Signature headerautomation-webhook-sig-headerHTTP header name where the upstream system places the signature (e.g. X-Slack-Signature).
Signature algorithmautomation-webhook-sig-algorithmAlgorithm used to compute the signature (e.g. HMAC-SHA256).
Subject templateautomation-subject-templateTemplated NATS-style subject the event is published to: e.g. identity.{{ payload.userId }}.

10Automation: poller mode

Step 10.1

When to use polling

Pick Poller (automation-mode-poller) when the upstream doesn't expose webhooks. EmpowerNow runs a recurring command and emits an event for each new record.

Fielddata-testidNotes
Intervalautomation-poller-intervalHow often to poll (seconds or cron expression).
Command refautomation-poller-command-refName of the command to call on each tick.
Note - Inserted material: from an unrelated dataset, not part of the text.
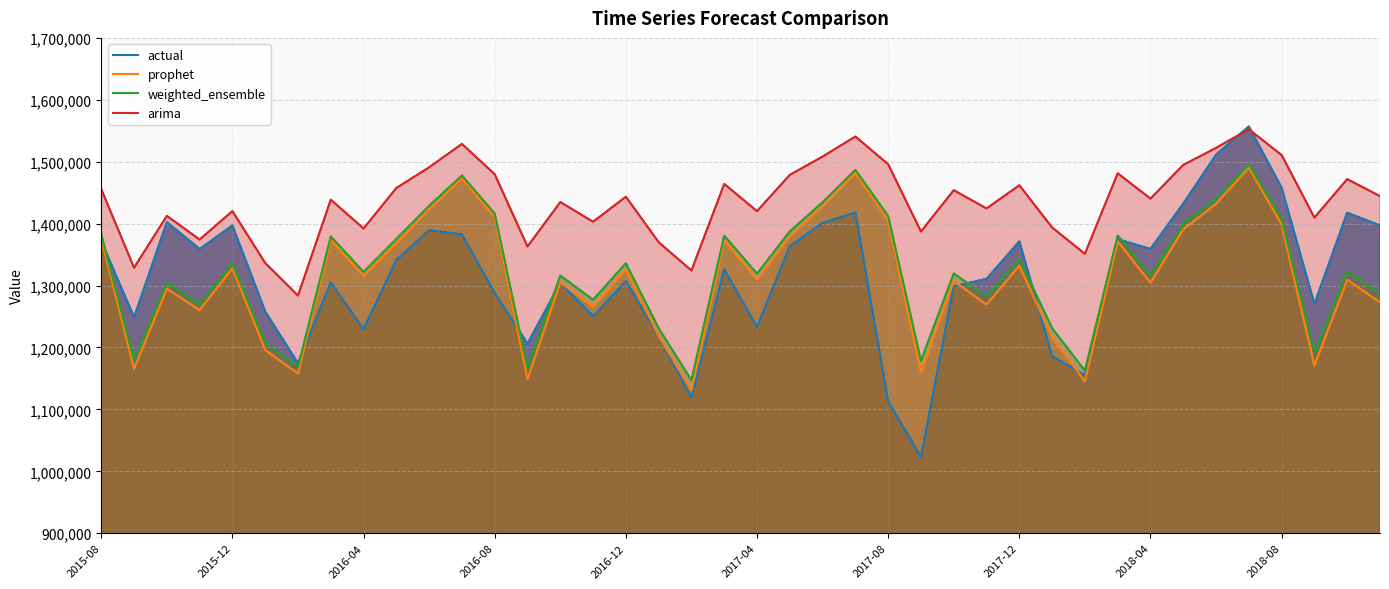

What is the sum of the arima values at 27 and 2017-12?

2863139.1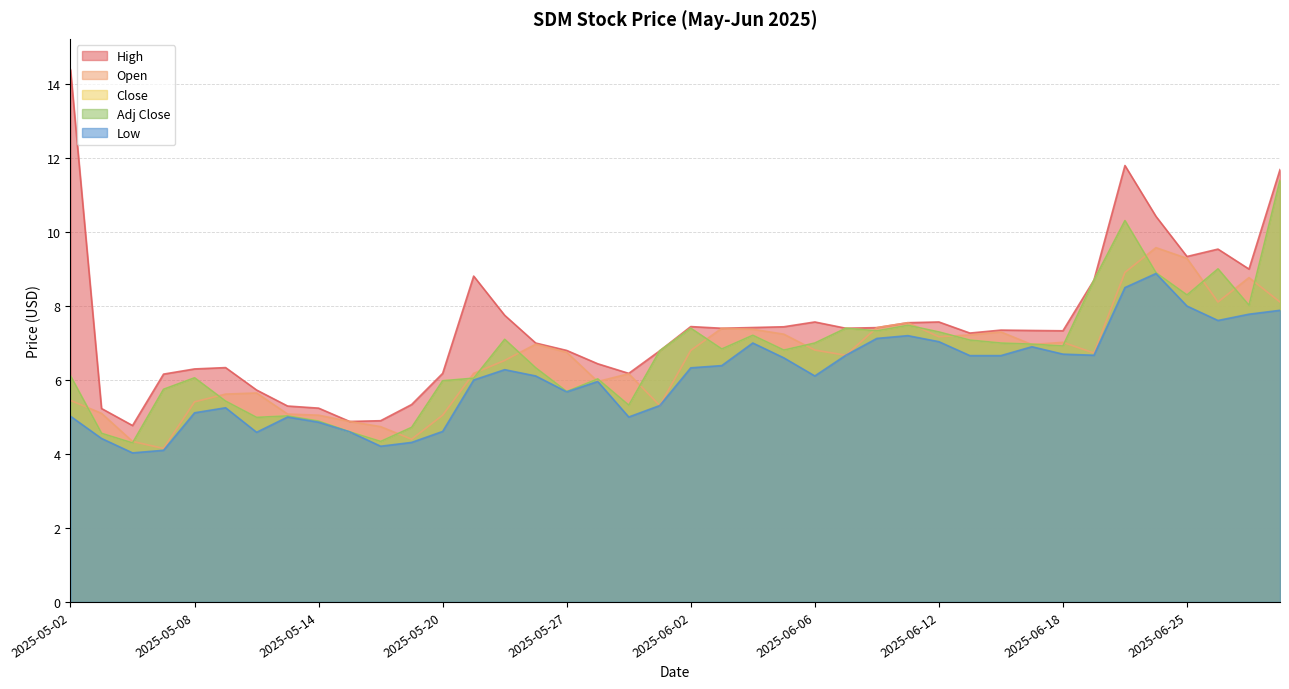

Between 2025-05-15 and 2025-05-30, which series saw the biggest shift?

Close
Must exist in the Designer.
State keyautomation-poller-state-keyField on each result used as a watermark (e.g. updated_at). The poller keeps a "last seen" value to avoid double-emits.
Timestampautomation-poller-timestampISO timestamp field that anchors the poll window.
Step 10.2

Hybrid mode

Some systems support both: a webhook for the most common events plus a polling sweep to catch anything missed. Pick Hybrid in the Mode toggle and configure both blocks. The platform deduplicates by the state key.

βœ…
Validate the ingress before relying on it

After saving, watch the platform-ops dashboards or the system's mind-map node detail to confirm events are flowing. Webhooks: send a synthetic event from the upstream. Pollers: wait one interval and check the last-seen state key.